De outra forma, a mensagem trazida pelo presidente Jerome Powell foi de que a autoridade está muito confiante na força do ciclo econômico americano e que a economia terá a resiliência necessária para sobreviver ao aperto monetário. As projeções para o crescimento do PIB (acima do potencial), para a taxa de desemprego (em torno de 3,5% pelos próximos 3 anos) e para a taxa de inflação (Core PCE em 4,1% compatível com a meta do Fed), reforçam essa visão otimista.
Mais importante do que os números esperados para a economia em si, essa interpretação ganhou forte respaldo em termos de ancoragem com a reação do mercado precificando mais 6 altas de 0,25 p.p. em 2022, enquanto os dotplots do FOMC indicaram que 7 membros já projetam taxas de juros acima de 2% neste ano. Outro divisor de águas foram as projeções para taxa juros acima do patamar neutro a partir de 2023, em 2,8%, uma surpresa e tanto para uma política que até fevereiro ainda promovia o quantitative easing mesmo com uma inflação corrente rodando acima de 7% e taxa de desemprego abaixo de 4%.
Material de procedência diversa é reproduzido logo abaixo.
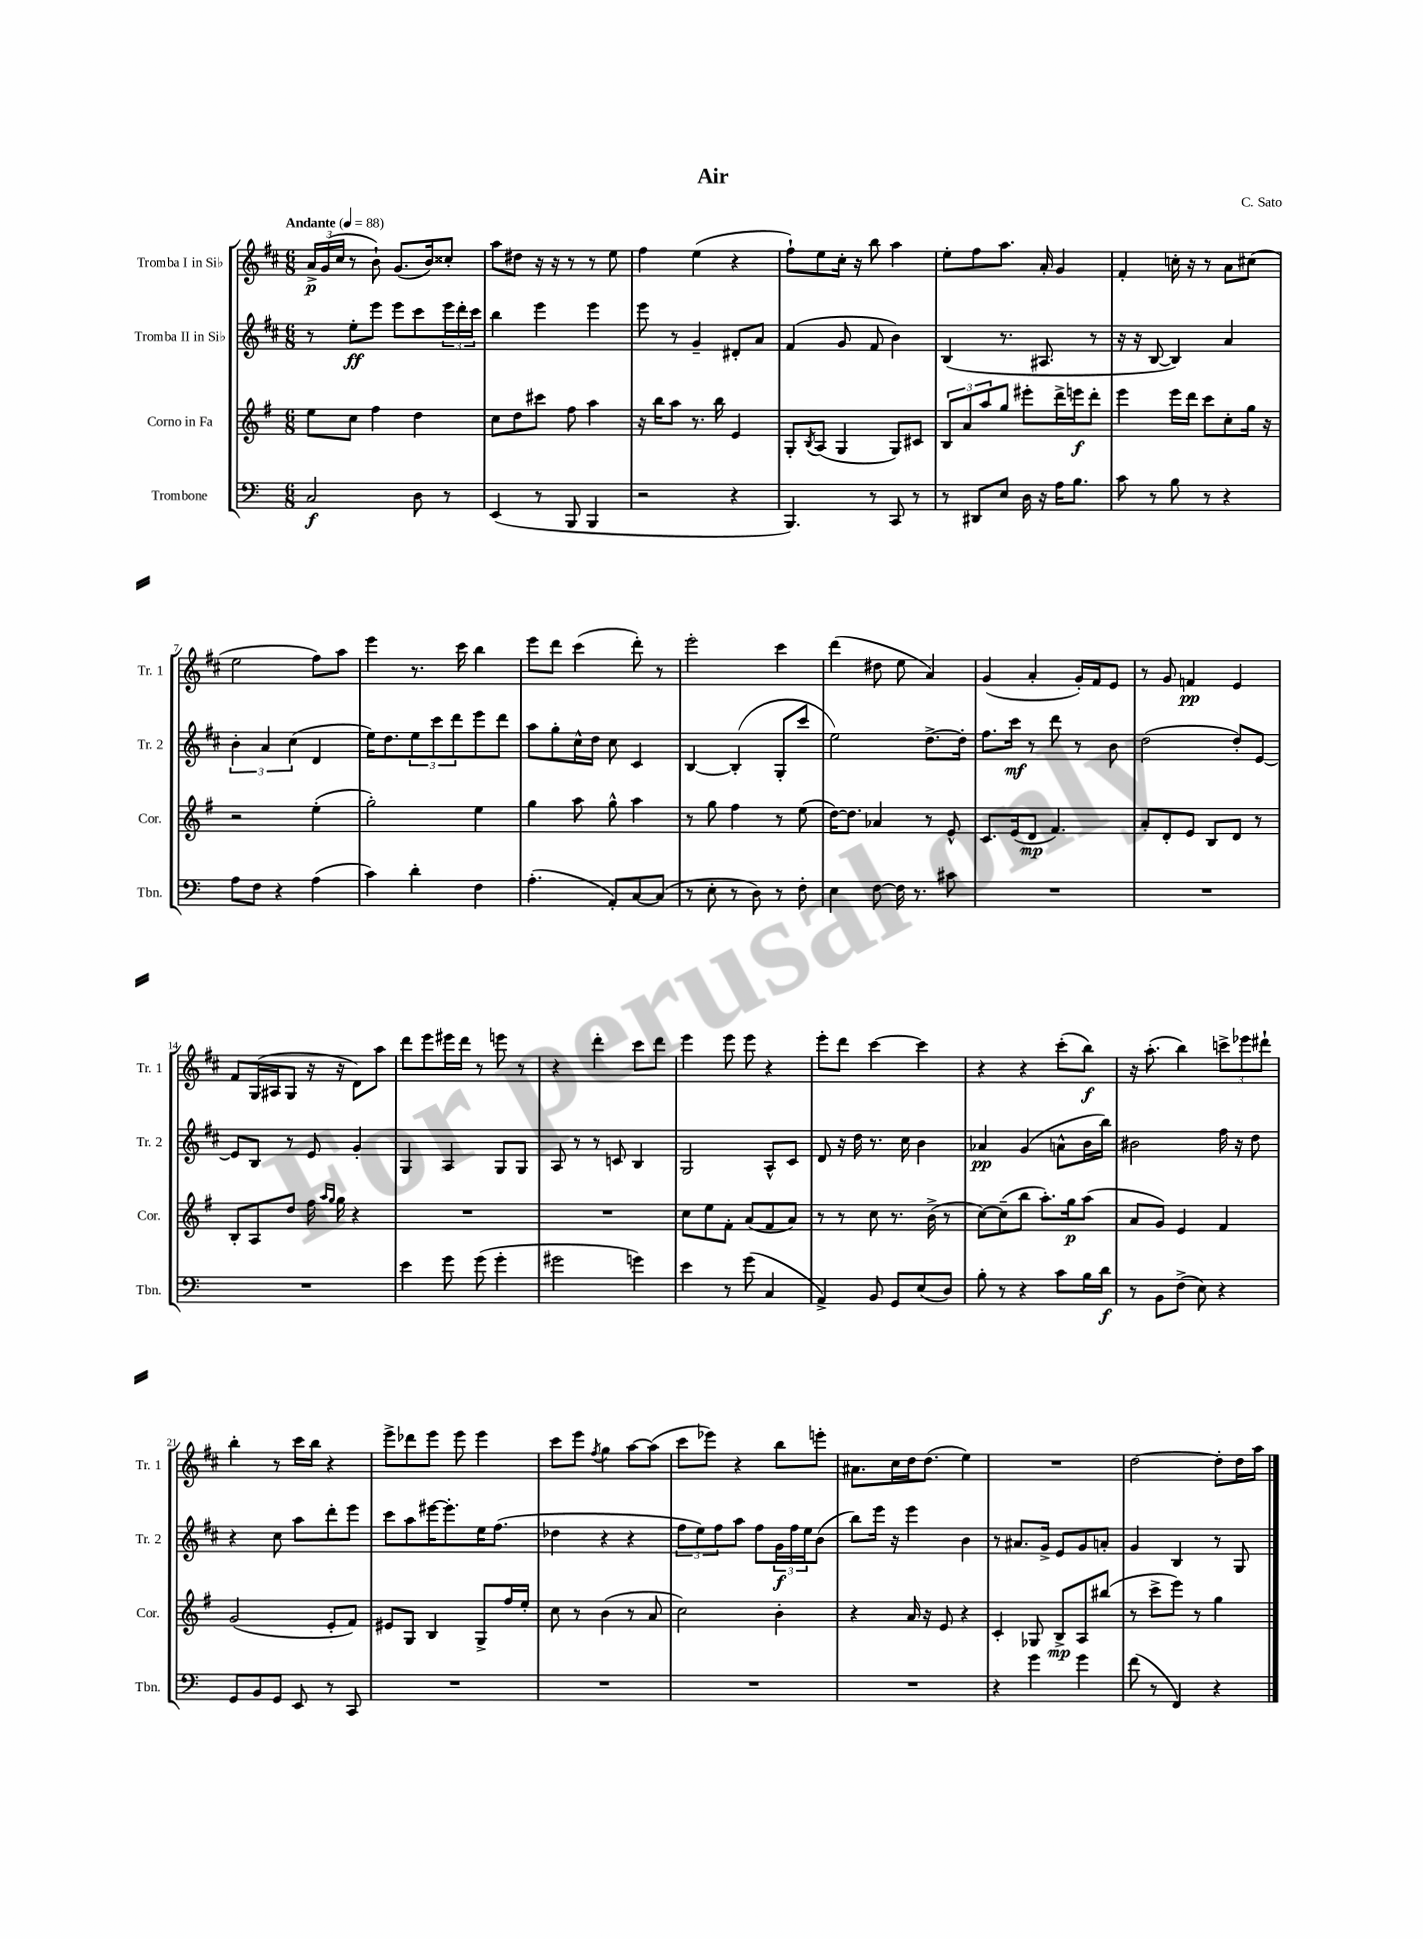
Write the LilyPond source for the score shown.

\header { title = "Air" composer = "C. Sato" }
<<
\new StaffGroup <<
\new Staff = "s0" \with { instrumentName = "Tromba I in Sib" shortInstrumentName = "Tr. 1" } {
    \clef treble \key d \major \numericTimeSignature \time 6/8 \tempo "Andante" 4 = 88
    \tuplet 3/2 { a'16->\p g'16( cis''16 } r8 b'8-!) g'8.( b'16) cisis''8-. |
    a''8 dis''8 r16 r16 r8 r8 e''8 |
    fis''4 e''4( r4 |
    fis''8-!) e''8 cis''16-. r16 b''8 a''4 |
    e''8-. fis''8 a''8. a'16-. g'4 |
    fis'4-. c''16-. r16 r8 a'8 cis''8( |
    e''2 fis''8) a''8 |
    e'''4 r8. cis'''16 b''4 |
    e'''8 d'''8 cis'''4( d'''8-.) r8 |
    e'''2-. cis'''4 |
    d'''4( dis''8 e''8 a'4) |
    g'4( a'4-. g'16-.) fis'16 e'8 |
    r8 g'8 f'4\pp e'4 |
    fis'8 g16( ais16 g8 r16 r16 d'8) a''8 |
    d'''8 e'''8 eis'''16 d'''16 r8 e'''8 r8 |
    r4 d'''4-. cis'''8 d'''8 |
    e'''4 e'''8 e'''8 r4 |
    e'''8-. d'''8 cis'''4~ cis'''4 |
    r4 r4 cis'''8-.( b''8\f) |
    r16 a''8.-.( b''4) \tuplet 3/2 { c'''8-> ees'''8 dis'''8-! } |
    b''4-. r8 cis'''16 b''16 r4 |
    e'''8-> des'''8 e'''8 e'''8 e'''4 |
    cis'''8 e'''8 \acciaccatura { fis''8 } g''4 a''8~ a''8( |
    cis'''8 ees'''8) r4 b''8 e'''8-. |
    ais'8. cis''16 d''16 d''8.( e''4) |
    R2. |
    d''2~ d''8-. d''16 a''16 \bar "|." |
}
\new Staff = "s1" \with { instrumentName = "Tromba II in Sib" shortInstrumentName = "Tr. 2" } {
    \clef treble \key d \major \numericTimeSignature \time 6/8
    r8 e''8-.\ff e'''8 e'''8 cis'''8 \tuplet 3/2 { e'''16 d'''16-. cis'''16 } |
    b''4 e'''4 e'''4 |
    e'''8 r8 g'4-- dis'8-. a'8 |
    fis'4( g'8 fis'8 b'4) |
    b4( r8. ais8. r8 |
    r16 r16 b8~ b4) a'4 |
    \tuplet 3/2 { b'4-. a'4 cis''4( } d'4 |
    e''16) d''8. \tuplet 3/2 { e''8 cis'''8 d'''8 } e'''8 d'''8 |
    a''8 g''8-. cis''16-^ d''16 cis''8 cis'4 |
    b4~ b4-.( g8-. cis'''8 |
    e''2) d''8.~-> d''16-. |
    fis''8. cis'''16\mf r8 d'''8 r8 b'8 |
    d''2( d''8-.) e'8~ |
    e'8 b8 r8 e'8 g'4-. |
    g4 a4 g8 g8 |
    a8 r8 r8 c'8 b4 |
    g2 a8-^ cis'8 |
    d'8 r16 d''16 r8. cis''16 b'4 |
    aes'4\pp g'4( a'8-^ b'16 b''16) |
    bis'2 fis''16 r16 d''8 |
    r4 cis''8 a''8 d'''8-. e'''8 |
    cis'''8 a''8 eis'''16~ eis'''8.-. e''16 fis''8.( |
    des''4 r4 r4 |
    \tuplet 3/2 { fis''8 e''8) fis''8 } a''8 fis''8 \tuplet 3/2 { g'16\f fis''16 e''16 } b'8( |
    b''8) e'''16 r16 e'''4 b'4 |
    r8 ais'8. g'16-> e'8 g'8 a'8-. |
    g'4 b4 r8 g8 \bar "|." |
}
\new Staff = "s2" \with { instrumentName = "Corno in Fa" shortInstrumentName = "Cor." } {
    \clef treble \key g \major \numericTimeSignature \time 6/8
    e''8 c''8 fis''4 d''4 |
    c''8 d''8 cis'''8 fis''8 a''4 |
    r16 b''16 a''8 r8. b''16 e'4 |
    g8-. \acciaccatura { b8 } a8( g4 g8) cis'8 |
    \tuplet 3/2 { b8 a'8 a''8 } g''8 eis'''8-. d'''16-> e'''16\f d'''8-. |
    e'''4 e'''16 d'''16 c'''8 c''8-. g''16 r16 |
    r2 e''4-.( |
    g''2-.) e''4 |
    g''4 a''8 g''8-^ a''4 |
    r8 g''8 fis''4 r8 e''8( |
    d''16~) d''8. aes'4 r8 e'8-^ |
    c'8. e'16( d'8\mp fis'4.) |
    a'8-. d'8-. e'8 b8 d'8 r8 |
    b8-. a8 d''8 fis''16 \grace { a''16 g''16 } g''16 r4 |
    R2. |
    R2. |
    c''8 e''8 fis'8-. a'8( fis'8 a'8) |
    r8 r8 c''8 r8. b'16->( r8 |
    c''8~) c''8--( b''8 a''8.-.) g''16\p a''8( |
    a'8 g'8) e'4 fis'4 |
    g'2( e'8-. fis'8) |
    eis'8 g8 b4 g8-> fis''16 e''16-. |
    c''8 r8 b'4( r8 a'8 |
    c''2) b'4-. |
    r4 a'16 r16 e'8 r4 |
    c'4-. ges8 b8->\mp a8 bis''8( |
    r8 c'''8-> e'''8) r8 g''4 \bar "|." |
}
\new Staff = "s3" \with { instrumentName = "Trombone" shortInstrumentName = "Tbn." } {
    \clef bass \key c \major \numericTimeSignature \time 6/8
    c2\f d8 r8 |
    e,4( r8 b,,8 b,,4 |
    r2 r4 |
    b,,4.) r8 c,8 r8 |
    r8 dis,8 e8 d16 r16 a16 b8. |
    c'8 r8 b8 r8 r4 |
    a8 f8 r4 a4( |
    c'4) d'4-. f4 |
    a4.-.( a,8-.) c8~ c8( |
    r8 e8-. r8 d8) r8 f8-. |
    e4 f8~ f16 r8. cis'8 |
    R2. |
    R2. |
    R2. |
    e'4 g'8 g'8( g'4-. |
    gis'2 g'4) |
    e'4 r8 g'8( c4 |
    a,4->) b,8 g,8 e8( d8) |
    b8-. r8 r4 c'8 b16 d'16\f |
    r8 b,8 f8->( e8) r4 |
    g,8 b,8 g,8 e,8 r8 c,8 |
    R2. |
    R2. |
    R2. |
    R2. |
    r4 g'4 g'4 |
    f'8( r8 f,4) r4 \bar "|." |
}
>>
>>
No entanto, apesar de se avaliar como positiva a mudança de leitura do principal BC do mundo, persiste a questão de se novamente pescaremos com dinamite. Começando tão tarde no processo, o Fed possivelmente terá que trabalhar mais rápido que o usual. E essa aceleração deverá coincidir com o início do quantitative tightening, anunciado para meados de maio, o que será bastante desafiador. Lembrando que, desde o início da pandemia, o Fed injetou na economia mais de 20% de todos os Dólares emitidos na história. Dessa maneira, a reversão desse processo poderá ter repercussões perigosas para o sistema financeiro global, uma vez que são águas nunca antes navegadas pelos BCs.
Assim, infelizmente, o que determinará a diferença entre o remédio e o veneno será a quantidade de juros a cada reunião. Rápido demais e o Fed arrisca inverter a curva de juros (taxas curtas mais altas que as taxas longas) e desacelerar a economia ao ponto de causar uma recessão. Devagar demais e a âncora que segura o mercado pode ceder, com a inflação vazando para os serviços e salários, fazendo com que o veneno tenha que ser ainda mais forte em períodos subsequentes, o que é não desejado. Esse dilema nos leva a outro ponto importante: a piora das condições financeiras.
O grande problema para o Fed é que sua balança, nesse caso, tem pouca capacidade de distinguir entre o remédio e o veneno. Como o efeito da política monetária reage com uma longa defasagem (de 6-12 meses) na economia, a autoridade monetária tem pouca visibilidade se suas ações são ou não suficientes. Assim, em menção à fábula do início do texto, o BC então tende a estender sua atuação até que a “baleia” apareça, na qual já vimos na história: em 1998, foram necessárias a quebra do LTCM e a crise da Rússia para encerrar esse processo; em 2000, foi a vez da bolha de tecnologia estourar; o processo em 2008 culminou com a quebra do Lehman Brothers; e, finalmente, em 2018, foi necessário que o S&P 500 caísse mais de 20% para que o processo fosse revertido.